_Work to be completed_. An exact copy of the line containing "268,138 270,142 268,146" and of every line after it, through the last line of the material, is what should be returned.

_Given data_.
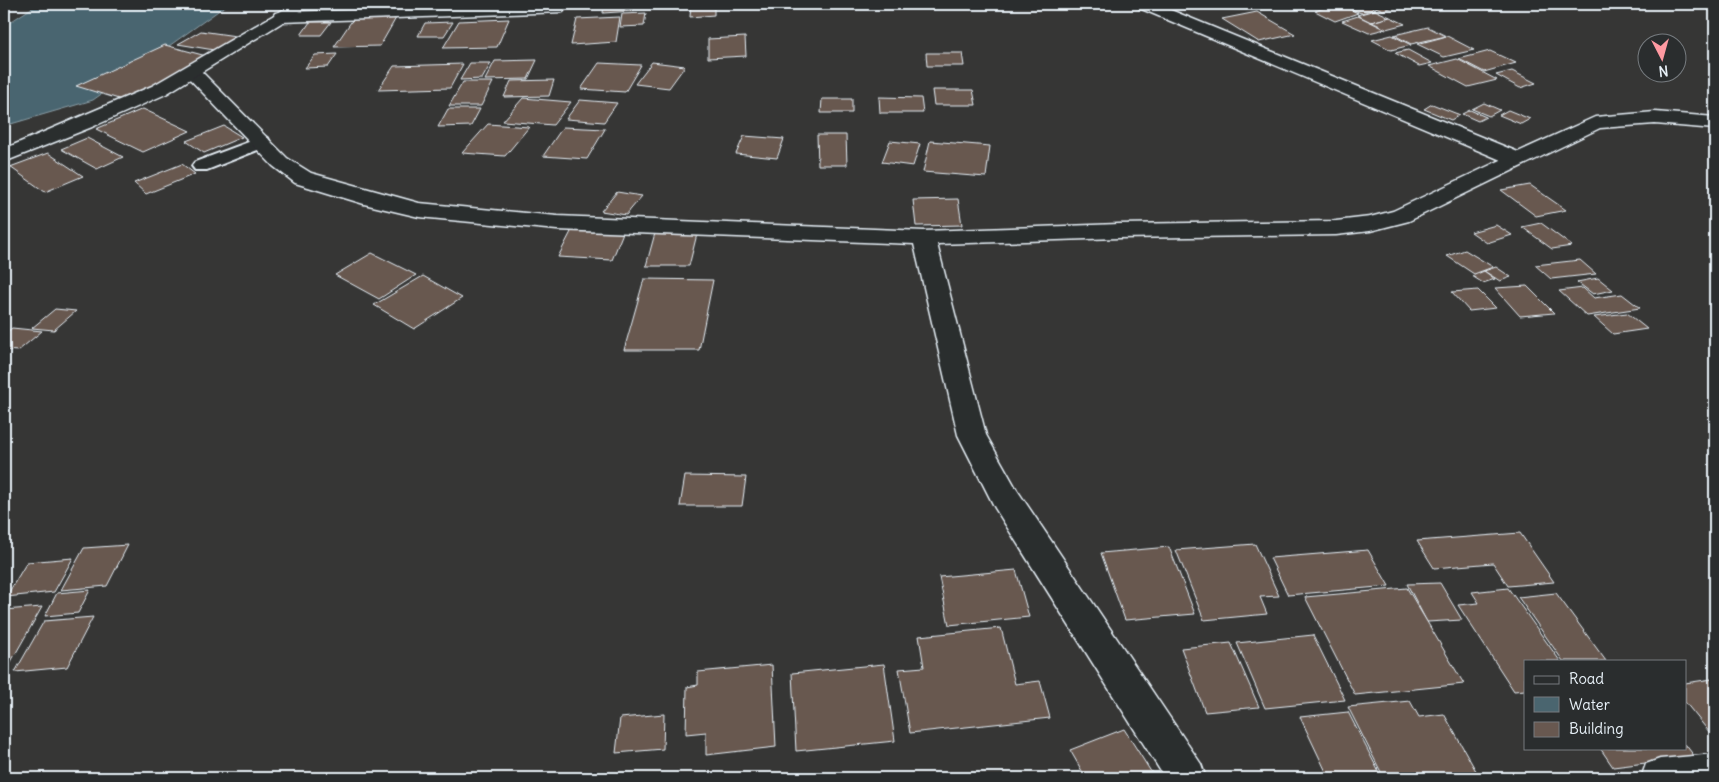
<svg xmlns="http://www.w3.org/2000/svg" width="1719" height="782" font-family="Delius,sans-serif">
<rect width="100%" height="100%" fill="#363635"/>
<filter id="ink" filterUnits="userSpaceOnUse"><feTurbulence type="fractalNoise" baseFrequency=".02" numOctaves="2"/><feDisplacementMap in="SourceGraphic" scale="10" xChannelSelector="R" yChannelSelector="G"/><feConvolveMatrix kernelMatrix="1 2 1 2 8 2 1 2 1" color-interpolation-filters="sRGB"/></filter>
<g filter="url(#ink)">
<polygon fill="#4a656f" stroke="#899da6" points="38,4 228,4 93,100 4,126 4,26"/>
<g fill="#685850" stroke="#e8f1f8">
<polygon points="360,4 385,4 380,10 355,10"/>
<polygon points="444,4 478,4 474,9 441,10"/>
<polygon points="604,4 634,4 633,11 603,13"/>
<polygon points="691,4 714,4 714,15 690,17"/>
<polygon points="1183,4 1202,4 1206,6 1192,9"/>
<polygon points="1202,4 1230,4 1210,8"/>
<polygon points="1338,4 1358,13 1335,21 1315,11"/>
<polygon points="1340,4 1365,4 1376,9 1361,13"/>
<polygon points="1368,4 1405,4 1383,10"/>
<polygon points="1375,10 1390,17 1371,22 1357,15"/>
<polygon points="1257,12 1295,34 1259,42 1222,19"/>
<polygon points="646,13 644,26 620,27 622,14"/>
<polygon points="1358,16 1385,29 1369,33 1342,21"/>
<polygon points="620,17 616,42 571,45 577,19"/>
<polygon points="1390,17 1405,24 1386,29 1372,22"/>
<polygon points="396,18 380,46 334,47 353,19"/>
<polygon points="509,19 497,47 443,48 459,21"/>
<polygon points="310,22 331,22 321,35 301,35"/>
<polygon points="453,22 444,36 418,36 425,23"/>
<polygon points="1428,27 1446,36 1411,44 1394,35"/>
<polygon points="201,31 236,36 214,50 178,44"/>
<polygon points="1392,35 1411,45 1391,50 1372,40"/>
<polygon points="1447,36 1474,50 1444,57 1417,44"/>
<polygon points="745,37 746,56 708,58 708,39"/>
<polygon points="165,45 210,57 122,100 76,86"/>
<polygon points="1408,50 1432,63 1419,66 1395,53"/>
<polygon points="1490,51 1516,63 1484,72 1459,59"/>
<polygon points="926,53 962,53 964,66 927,66"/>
<polygon points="337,54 328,67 305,68 315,55"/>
<polygon points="1457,59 1497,80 1468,87 1429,66"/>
<polygon points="537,60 528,79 485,80 495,61"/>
<polygon points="652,62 685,66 669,88 635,84"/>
<polygon points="470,63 491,63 482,79 460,80"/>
<polygon points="599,63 641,65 625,92 581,89"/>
<polygon points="463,64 450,88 378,90 394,66"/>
<polygon points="1512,71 1536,83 1520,88 1496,75"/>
<polygon points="554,80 549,96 504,97 511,81"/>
<polygon points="463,82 493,82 481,106 449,106"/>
<polygon points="932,90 973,90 976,105 934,105"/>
<polygon points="879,97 921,98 923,113 880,113"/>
<polygon points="523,98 571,102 553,125 503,121"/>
<polygon points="822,99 852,99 852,113 821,113"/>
<polygon points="580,100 617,103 604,122 566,119"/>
<polygon points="1484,103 1500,110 1489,116 1472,109"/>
<polygon points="1432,104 1460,115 1451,120 1424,109"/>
<polygon points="143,109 190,131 143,152 96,129"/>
<polygon points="448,109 480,109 471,126 438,127"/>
<polygon points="1470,110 1486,117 1478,121 1462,114"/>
<polygon points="1508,110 1530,119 1521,124 1499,115"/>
<polygon points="488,124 529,127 505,156 462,153"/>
<polygon points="224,126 242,137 204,153 186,141"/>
<polygon points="563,127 605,129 587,159 543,156"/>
<polygon points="817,135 846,135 847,165 818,165"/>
<polygon points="744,136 784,139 777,158 736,154"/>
<polygon points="87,138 123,157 97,169 61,149"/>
<polygon points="890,141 920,144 913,166 882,162"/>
<polygon points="930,141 990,146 986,177 923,172"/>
<polygon points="48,153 83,176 45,192 10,167"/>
<polygon points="182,164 195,174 146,194 134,183"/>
<polygon points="1530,185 1566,210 1536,216 1501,190"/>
<polygon points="617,192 642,196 626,215 601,211"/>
<polygon points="958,199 962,225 916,226 913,200"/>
<polygon points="1541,223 1572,246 1552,249 1522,227"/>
<polygon points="1496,225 1512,235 1487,243 1471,232"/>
<polygon points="573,228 624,230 612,260 558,257"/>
<polygon points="655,233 697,234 689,266 646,266"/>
<polygon points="1465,250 1493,267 1474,274 1447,256"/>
<polygon points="372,253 416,275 379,299 335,275"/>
<polygon points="1580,260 1596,274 1551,279 1535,265"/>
<polygon points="1496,267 1511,277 1500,281 1484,271"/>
<polygon points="1484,271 1495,279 1483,283 1472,276"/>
<polygon points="423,276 462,298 414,329 374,305"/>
<polygon points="1598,278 1613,290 1593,294 1577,282"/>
<polygon points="644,279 713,280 699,350 624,350"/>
<polygon points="1527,286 1554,313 1520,316 1495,288"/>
<polygon points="1583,288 1594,298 1622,294 1640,308 1587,316 1559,291"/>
<polygon points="1478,290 1496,308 1469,311 1452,292"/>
<polygon points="55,309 76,311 54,330 32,328"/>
<polygon points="1627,313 1647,329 1613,334 1594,317"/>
<polygon points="12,328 42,331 18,351 4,350 4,334"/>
<polygon points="685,476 746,477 742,506 680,506"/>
<polygon points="1520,533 1554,582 1508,586 1493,563 1434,568 1417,541"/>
<polygon points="1255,544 1279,596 1260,597 1267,614 1204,620 1176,550"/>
<polygon points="128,545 107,586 61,590 84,548"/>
<polygon points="1169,547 1195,614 1125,620 1101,553"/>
<polygon points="1368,550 1389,586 1288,595 1270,558"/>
<polygon points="73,558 54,592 6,597 27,562"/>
<polygon points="1016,570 1029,617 949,625 939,577"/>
<polygon points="1440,583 1462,620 1427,622 1407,584"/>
<polygon points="1407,588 1464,684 1355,695 1305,597"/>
<polygon points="1508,588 1560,661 1525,661 1525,690 1514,691 1458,605 1479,603 1472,592"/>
<polygon points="90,590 78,613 45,616 57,593"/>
<polygon points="1556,593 1606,661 1563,661 1518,597"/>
<polygon points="42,607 4,674 4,610"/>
<polygon points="93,617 67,667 15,672 44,621"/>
<polygon points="1001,628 1015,684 1040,681 1050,718 910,733 899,669 924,667 919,636"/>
<polygon points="1313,635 1345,700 1265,708 1237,643"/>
<polygon points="1231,643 1259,707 1205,712 1181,648"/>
<polygon points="884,664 895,741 796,751 792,673"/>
<polygon points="772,665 776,747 706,755 706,732 686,734 687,687 698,685 698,672"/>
<polygon points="1712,679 1715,683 1715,732 1710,733 1685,702 1685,683"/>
<polygon points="1410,701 1419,717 1444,714 1480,778 1384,778 1348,707"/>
<polygon points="1348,712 1382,778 1329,778 1300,717"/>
<polygon points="664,714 663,749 616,753 620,718"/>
<polygon points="1124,729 1155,778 1086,778 1070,750"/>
<polygon points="1685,744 1695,757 1613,767 1600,748 1685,748"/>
</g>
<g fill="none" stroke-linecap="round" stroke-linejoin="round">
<defs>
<polygon id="lane" points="262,137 268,138 270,142 268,146 207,170 195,170 192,166 195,162"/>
<g id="street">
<polygon points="557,4 565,9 563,12 281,22 275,21 273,17 275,13 281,12"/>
<polygon points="1135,4 1156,4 1518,152 1595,117 1655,112 1715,117 1715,129 1655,124 1600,128 1409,221 1370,231 1336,235 1119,238 937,244 986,435 1017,490 1201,764 1206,778 1165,778 995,508 958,435 914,244 557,230 419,217 364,204 295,183 273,166 183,72 186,68 198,68 287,158 311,173 419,203 557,216 924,231 1119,224 1336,221 1370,217 1393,211 1501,160 1137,7"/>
<polygon points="1715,754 1715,778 1641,778 1646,764 1660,759"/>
</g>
<polygon id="secondary" points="293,4 312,4 166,94 92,127 4,162 4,149 152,86"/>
</defs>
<use href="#lane" stroke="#e8f1f8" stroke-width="4"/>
<use href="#street" stroke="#e8f1f8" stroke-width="3"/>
<use href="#secondary" stroke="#e8f1f8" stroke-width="3"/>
<use href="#lane" fill="#2a2d2e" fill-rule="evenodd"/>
<use href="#street" fill="#2a2d2e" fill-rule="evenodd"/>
<use href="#secondary" fill="#2a2d2e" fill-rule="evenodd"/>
</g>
</g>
<rect width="1719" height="782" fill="none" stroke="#2a2d2e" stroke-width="20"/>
<rect x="10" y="10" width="1699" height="762" fill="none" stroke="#e8f1f8" stroke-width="2" filter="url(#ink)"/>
<rect x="1524" y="660" width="162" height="90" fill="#2a2d2e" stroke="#767b7f"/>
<rect x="1534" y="676" width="25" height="8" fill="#2a2d2e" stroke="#767b7f"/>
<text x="1569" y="684" font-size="15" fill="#e8f1f8">Road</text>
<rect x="1534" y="697" width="25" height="15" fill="#4a656f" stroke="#767b7f"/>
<text x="1569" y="710" font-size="15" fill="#e8f1f8">Water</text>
<rect x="1534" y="722" width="25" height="15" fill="#685850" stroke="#767b7f"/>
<text x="1569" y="734" font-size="15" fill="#e8f1f8">Building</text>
<g transform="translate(1662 58) rotate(174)"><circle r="24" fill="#2a2d2e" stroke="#767b7f"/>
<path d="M0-4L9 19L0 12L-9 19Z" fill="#ff9aa2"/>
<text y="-8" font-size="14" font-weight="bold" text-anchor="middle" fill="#e8f1f8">N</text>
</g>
</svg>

_Output of the exercise_.
<polygon id="lane" points="262,137 268,138 270,142 268,146 207,170 195,170 192,166 195,162"/>
<g id="street">
<polygon points="557,4 565,9 563,12 281,22 275,21 273,17 275,13 281,12"/>
<polygon points="1135,4 1156,4 1518,152 1595,117 1655,112 1715,117 1715,129 1655,124 1600,128 1409,221 1370,231 1336,235 1119,238 937,244 986,435 1017,490 1201,764 1206,778 1165,778 995,508 958,435 914,244 557,230 419,217 364,204 295,183 273,166 183,72 186,68 198,68 287,158 311,173 419,203 557,216 924,231 1119,224 1336,221 1370,217 1393,211 1501,160 1137,7"/>
<polygon points="1715,754 1715,778 1641,778 1646,764 1660,759"/>
</g>
<polygon id="secondary" points="293,4 312,4 166,94 92,127 4,162 4,149 152,86"/>
</defs>
<use href="#lane" stroke="#e8f1f8" stroke-width="4"/>
<use href="#street" stroke="#e8f1f8" stroke-width="3"/>
<use href="#secondary" stroke="#e8f1f8" stroke-width="3"/>
<use href="#lane" fill="#2a2d2e" fill-rule="evenodd"/>
<use href="#street" fill="#2a2d2e" fill-rule="evenodd"/>
<use href="#secondary" fill="#2a2d2e" fill-rule="evenodd"/>
</g>
</g>
<rect width="1719" height="782" fill="none" stroke="#2a2d2e" stroke-width="20"/>
<rect x="10" y="10" width="1699" height="762" fill="none" stroke="#e8f1f8" stroke-width="2" filter="url(#ink)"/>
<rect x="1524" y="660" width="162" height="90" fill="#2a2d2e" stroke="#767b7f"/>
<rect x="1534" y="676" width="25" height="8" fill="#2a2d2e" stroke="#767b7f"/>
<text x="1569" y="684" font-size="15" fill="#e8f1f8">Road</text>
<rect x="1534" y="697" width="25" height="15" fill="#4a656f" stroke="#767b7f"/>
<text x="1569" y="710" font-size="15" fill="#e8f1f8">Water</text>
<rect x="1534" y="722" width="25" height="15" fill="#685850" stroke="#767b7f"/>
<text x="1569" y="734" font-size="15" fill="#e8f1f8">Building</text>
<g transform="translate(1662 58) rotate(174)"><circle r="24" fill="#2a2d2e" stroke="#767b7f"/>
<path d="M0-4L9 19L0 12L-9 19Z" fill="#ff9aa2"/>
<text y="-8" font-size="14" font-weight="bold" text-anchor="middle" fill="#e8f1f8">N</text>
</g>
</svg>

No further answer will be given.